Dataset records:
::::::::

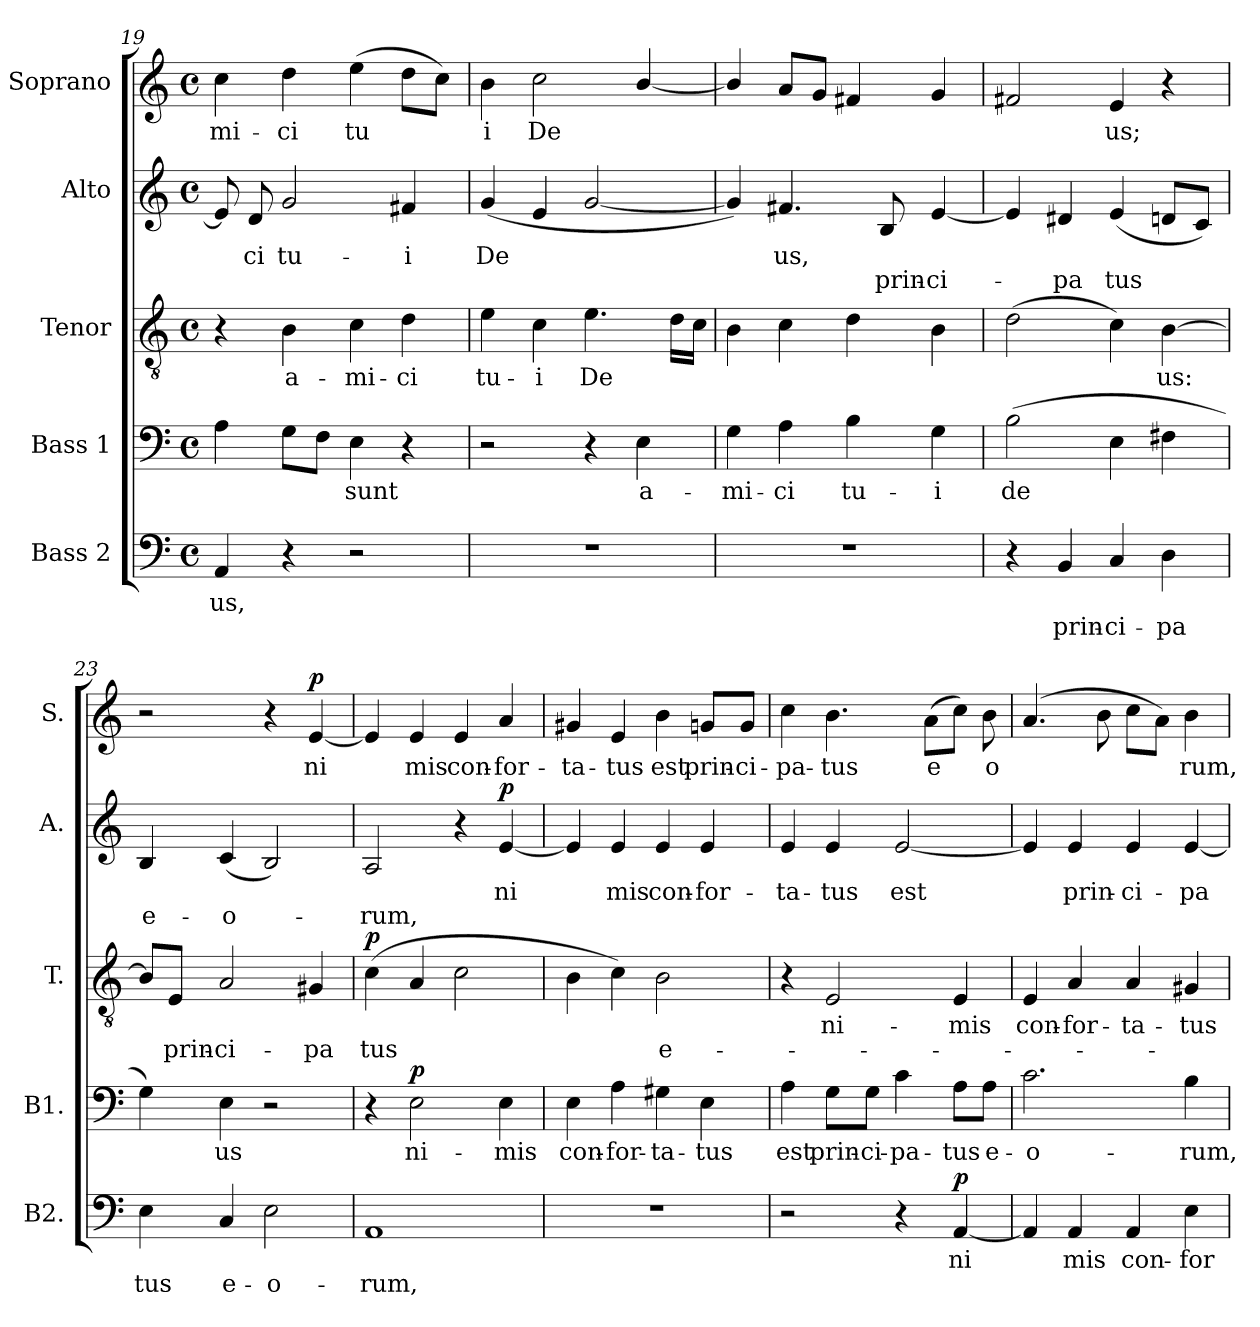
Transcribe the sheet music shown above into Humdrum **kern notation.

**kern	**text	**text	**dynam	**kern	**text	**dynam	**kern	**text	**text	**dynam	**kern	**text	**text	**dynam	**kern	**text	**dynam
*part5	*part5	*part5	*part5	*part4	*part4	*part4	*part3	*part3	*part3	*part3	*part2	*part2	*part2	*part2	*part1	*part1	*part1
*staff5	*staff5	*staff5	*staff5	*staff4	*staff4	*staff4	*staff3	*staff3	*staff3	*staff3	*staff2	*staff2	*staff2	*staff2	*staff1	*staff1	*staff1
*I"Bass 2	*	*	*	*I"Bass 1	*	*	*I"Tenor	*	*	*	*I"Alto	*	*	*	*I"Soprano	*	*
*I'B2.	*	*	*	*I'B1.	*	*	*I'T.	*	*	*	*I'A.	*	*	*	*I'S.	*	*
*clefF4	*	*	*	*clefF4	*	*	*clefGv2	*	*	*	*clefG2	*	*	*	*clefG2	*	*
*k[]	*	*	*	*k[]	*	*	*k[]	*	*	*	*k[]	*	*	*	*k[]	*	*
*C:	*	*	*	*C:	*	*	*C:	*	*	*	*C:	*	*	*	*C:	*	*
*M4/4	*	*	*	*M4/4	*	*	*M4/4	*	*	*	*M4/4	*	*	*	*M4/4	*	*
*met(c)	*	*	*	*met(c)	*	*	*met(c)	*	*	*	*met(c)	*	*	*	*met(c)	*	*
=19	=19	=19	=19	=19	=19	=19	=19	=19	=19	=19	=19	=19	=19	=19	=19	=19	=19
!	!LO:LY:b	!	!	!	!	!	!	!	!	!	!	!	!	!	!	!LO:LY:b	!
4AA/	-us,	.	.	4A\	.	.	4r	.	.	.	8e/]	.	.	.	4cc\	-mi-	.
!	!	!	!	!	!	!	!	!	!	!	!	!LO:LY:b	!	!	!	!	!
.	.	.	.	.	.	.	.	.	.	.	8d/	ci	.	.	.	.	.
!	!	!	!	!	!	!	!	!LO:LY:b	!	!	!	!LO:LY:b	!	!	!	!LO:LY:b	!
4r	.	.	.	8G\L	.	.	4B\	a-	.	.	2g/	tu-	.	.	4dd\	-ci	.
.	.	.	.	8F\J	.	.	.	.	.	.	.	.	.	.	.	.	.
!	!	!	!	!	!LO:LY:b	!	!	!LO:LY:b	!	!	!	!	!	!	!	!LO:LY:b	!
2r	.	.	.	4E\	sunt	.	4c\	-mi-	.	.	.	.	.	.	(>4ee\	tu	.
!	!	!	!	!	!	!	!	!LO:LY:b	!	!	!	!LO:LY:b	!	!	!	!	!
.	.	.	.	4r	.	.	4d\	-ci	.	.	4f#X/	-i	.	.	8dd\L	.	.
.	.	.	.	.	.	.	.	.	.	.	.	.	.	.	8cc\J)	.	.
=20	=20	=20	=20	=20	=20	=20	=20	=20	=20	=20	=20	=20	=20	=20	=20	=20	=20
!	!	!	!	!	!	!	!	!LO:LY:b	!	!	!	!LO:LY:b	!	!	!	!LO:LY:b	!
1r	.	.	.	2r	.	.	4e\	tu-	.	.	(<4g/	De	.	.	4b\	i	.
!	!	!	!	!	!	!	!	!LO:LY:b	!	!	!	!	!	!	!	!LO:LY:b	!
.	.	.	.	.	.	.	4c\	-i	.	.	4e/	.	.	.	2cc\	De	.
!	!	!	!	!	!	!	!	!LO:LY:b	!	!	!	!	!	!	!	!	!
.	.	.	.	4r	.	.	4.e\	De	.	.	[2g/	.	.	.	.	.	.
!	!	!	!	!	!LO:LY:b	!	!	!	!	!	!	!	!	!	!	!	!
.	.	.	.	4E\	a-	.	.	.	.	.	.	.	.	.	[4b/	.	.
.	.	.	.	.	.	.	16d\LL	.	.	.	.	.	.	.	.	.	.
.	.	.	.	.	.	.	16c\JJ	.	.	.	.	.	.	.	.	.	.
=21	=21	=21	=21	=21	=21	=21	=21	=21	=21	=21	=21	=21	=21	=21	=21	=21	=21
!	!	!	!	!	!LO:LY:b	!	!	!	!	!	!	!	!	!	!	!	!
1r	.	.	.	4G\	-mi-	.	4B\	.	.	.	4g/])	.	.	.	4b/]	.	.
!	!	!	!	!	!LO:LY:b	!	!	!	!	!	!	!LO:LY:b	!	!	!	!	!
.	.	.	.	4A\	-ci	.	4c\	.	.	.	4.f#X/	us,	.	.	8a/L	.	.
.	.	.	.	.	.	.	.	.	.	.	.	.	.	.	8g/J	.	.
!	!	!	!	!	!LO:LY:b	!	!	!	!	!	!	!	!	!	!	!	!
.	.	.	.	4B\	tu-	.	4d\	.	.	.	.	.	.	.	4f#X/	.	.
!	!	!	!	!	!	!	!	!	!	!	!	!	!LO:LY:b	!	!	!	!
.	.	.	.	.	.	.	.	.	.	.	8B/	.	prin-	.	.	.	.
!	!	!	!	!	!LO:LY:b	!	!	!	!	!	!	!	!LO:LY:b	!	!	!	!
.	.	.	.	4G\	-i	.	4B\	.	.	.	[4e/	.	-ci-	.	4g/	.	.
!!LO:PB:g=z
=22	=22	=22	=22	=22	=22	=22	=22	=22	=22	=22	=22	=22	=22	=22	=22	=22	=22
!	!	!	!	!	!LO:LY:b	!	!	!	!	!	!	!	!	!	!	!	!
4r	.	.	.	(>2B\	de	.	(>2d\	.	.	.	4e/]	.	.	.	2f#X/	.	.
!	!	!LO:LY:b	!	!	!	!	!	!	!	!	!	!	!LO:LY:b	!	!	!	!
4BB/	.	prin-	.	.	.	.	.	.	.	.	4d#/	.	-pa	.	.	.	.
!	!	!LO:LY:b	!	!	!	!	!	!	!	!	!	!	!LO:LY:b	!	!	!LO:LY:b	!
4C/	.	-ci-	.	4E\	.	.	4c\)	.	.	.	(<4e/	.	tus	.	4e/	us;	.
!	!	!LO:LY:b	!	!	!	!	!	!LO:LY:b	!	!	!	!	!	!	!	!	!
4D\	.	-pa	.	4F#X\	.	.	[4B\	us:	.	.	8dn/L	.	.	.	4r	.	.
.	.	.	.	.	.	.	.	.	.	.	8c/J)	.	.	.	.	.	.
=23	=23	=23	=23	=23	=23	=23	=23	=23	=23	=23	=23	=23	=23	=23	=23	=23	=23
!	!	!LO:LY:b	!	!	!	!	!	!	!	!	!	!	!LO:LY:b	!	!	!	!
4E\	.	tus	.	4G\)	.	.	8B/L]	.	.	.	4B/	.	e-	.	2r	.	.
!	!	!	!	!	!	!	!	!	!LO:LY:b	!	!	!	!	!	!	!	!
.	.	.	.	.	.	.	8E/J	.	prin-	.	.	.	.	.	.	.	.
!	!	!LO:LY:b	!	!	!LO:LY:b	!	!	!	!LO:LY:b	!	!	!	!LO:LY:b	!	!	!	!
4C/	.	e-	.	4E\	us	.	2A/	.	-ci-	.	(<4c/	.	-o-	.	.	.	.
!	!	!LO:LY:b	!	!	!	!	!	!	!	!	!	!	!	!	!	!	!
2E\	.	-o-	.	2r	.	.	.	.	.	.	2B/)	.	.	.	4r	.	.
!	!	!	!	!	!	!	!	!	!LO:LY:b	!	!	!	!	!	!	!LO:LY:b	!LO:DY:a
.	.	.	.	.	.	.	4G#/	.	-pa	.	.	.	.	.	[4e/	ni	p
=24	=24	=24	=24	=24	=24	=24	=24	=24	=24	=24	=24	=24	=24	=24	=24	=24	=24
!	!	!LO:LY:b	!	!	!	!	!	!	!LO:LY:b	!LO:DY:a	!	!	!LO:LY:b	!	!	!	!
1AA	.	-rum,	.	4r	.	.	(>4c\	.	tus	p	2A/	.	-rum,	.	4e/]	.	.
!	!	!	!	!	!LO:LY:b	!LO:DY:a	!	!	!	!	!	!	!	!	!	!LO:LY:b	!
.	.	.	.	2E\	ni-	p	4A/	.	.	.	.	.	.	.	4e/	mis	.
!	!	!	!	!	!	!	!	!	!	!	!	!	!	!	!	!LO:LY:b	!
.	.	.	.	.	.	.	2c\	.	.	.	4r	.	.	.	4e/	con-	.
!	!	!	!	!	!LO:LY:b	!	!	!	!	!	!	!LO:LY:b	!	!LO:DY:a	!	!LO:LY:b	!
.	.	.	.	4E\	-mis	.	.	.	.	.	[4e/	ni	.	p	4a/	-for-	.
=25	=25	=25	=25	=25	=25	=25	=25	=25	=25	=25	=25	=25	=25	=25	=25	=25	=25
!	!	!	!	!	!LO:LY:b	!	!	!	!	!	!	!	!	!	!	!LO:LY:b	!
1r	.	.	.	4E\	con-	.	4B\	.	.	.	4e/]	.	.	.	4g#X/	-ta-	.
!	!	!	!	!	!LO:LY:b	!	!	!	!	!	!	!LO:LY:b	!	!	!	!LO:LY:b	!
.	.	.	.	4A\	-for-	.	4c\)	.	.	.	4e/	mis	.	.	4e/	-tus	.
!	!	!	!	!	!LO:LY:b	!	!	!	!LO:LY:b	!	!	!LO:LY:b	!	!	!	!LO:LY:b	!
.	.	.	.	4G#X\	-ta-	.	2B\	.	e-	.	4e/	con-	.	.	4b\	est	.
!	!	!	!	!	!LO:LY:b	!	!	!	!	!	!	!LO:LY:b	!	!	!	!LO:LY:b	!
.	.	.	.	4E\	-tus	.	.	.	.	.	4e/	-for-	.	.	8gn/L	prin-	.
!	!	!	!	!	!	!	!	!	!	!	!	!	!	!	!	!LO:LY:b	!
.	.	.	.	.	.	.	.	.	.	.	.	.	.	.	8g/J	-ci-	.
=26	=26	=26	=26	=26	=26	=26	=26	=26	=26	=26	=26	=26	=26	=26	=26	=26	=26
!	!	!	!	!	!LO:LY:b	!	!	!	!	!	!	!LO:LY:b	!	!	!	!LO:LY:b	!
2r	.	.	.	4A\	est	.	4r	.	.	.	4e/	-ta-	.	.	4cc\	-pa-	.
!	!	!	!	!	!LO:LY:b	!	!	!LO:LY:b	!	!	!	!LO:LY:b	!	!	!	!LO:LY:b	!
.	.	.	.	8G\L	prin-	.	2E/	ni-	.	.	4e/	-tus	.	.	4.b\	-tus	.
!	!	!	!	!	!LO:LY:b	!	!	!	!	!	!	!	!	!	!	!	!
.	.	.	.	8G\J	-ci-	.	.	.	.	.	.	.	.	.	.	.	.
!	!	!	!	!	!LO:LY:b	!	!	!	!	!	!	!LO:LY:b	!	!	!	!	!
4r	.	.	.	4c\	-pa-	.	.	.	.	.	[2e/	est	.	.	.	.	.
!	!	!	!	!	!	!	!	!	!	!	!	!	!	!	!	!LO:LY:b	!
.	.	.	.	.	.	.	.	.	.	.	.	.	.	.	(>8a\L	e	.
!	!LO:LY:b	!	!LO:DY:a	!	!LO:LY:b	!	!	!LO:LY:b	!	!	!	!	!	!	!	!	!
[4AA/	ni	.	p	8A\L	-tus	.	4E/	-mis	.	.	.	.	.	.	8cc\J)	.	.
!	!	!	!	!	!LO:LY:b	!	!	!	!	!	!	!	!	!	!	!LO:LY:b	!
.	.	.	.	8A\J	e-	.	.	.	.	.	.	.	.	.	8b\	o	.
!!LO:LB:g=z
=27	=27	=27	=27	=27	=27	=27	=27	=27	=27	=27	=27	=27	=27	=27	=27	=27	=27
!	!	!	!	!	!LO:LY:b	!	!	!LO:LY:b	!	!	!	!	!	!	!	!	!
4AA/]	.	.	.	2.c\	-o-	.	4E/	con-	.	.	4e/]	.	.	.	(4.a/	.	.
!	!LO:LY:b	!	!	!	!	!	!	!LO:LY:b	!	!	!	!LO:LY:b	!	!	!	!	!
4AA/	mis	.	.	.	.	.	4A/	-for-	.	.	4e/	prin-	.	.	.	.	.
.	.	.	.	.	.	.	.	.	.	.	.	.	.	.	8b\	.	.
!	!LO:LY:b	!	!	!	!	!	!	!LO:LY:b	!	!	!	!LO:LY:b	!	!	!	!	!
4AA/	con-	.	.	.	.	.	4A/	-ta-	.	.	4e/	-ci-	.	.	8cc\L	.	.
.	.	.	.	.	.	.	.	.	.	.	.	.	.	.	8a\J)	.	.
!	!LO:LY:b	!	!	!	!LO:LY:b	!	!	!LO:LY:b	!	!	!	!LO:LY:b	!	!	!	!LO:LY:b	!
4E\	-for-	.	.	4B\	-rum,	.	4G#X/	-tus	.	.	[4e/	-pa	.	.	4b\	rum,	.
=	=	=	=	=	=	=	=	=	=	=	=	=	=	=	=	=	=
*-	*-	*-	*-	*-	*-	*-	*-	*-	*-	*-	*-	*-	*-	*-	*-	*-	*-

::::::::

How many lines in the listing above contain the string "kern"? Reply with the number alone.

Exercise response: 2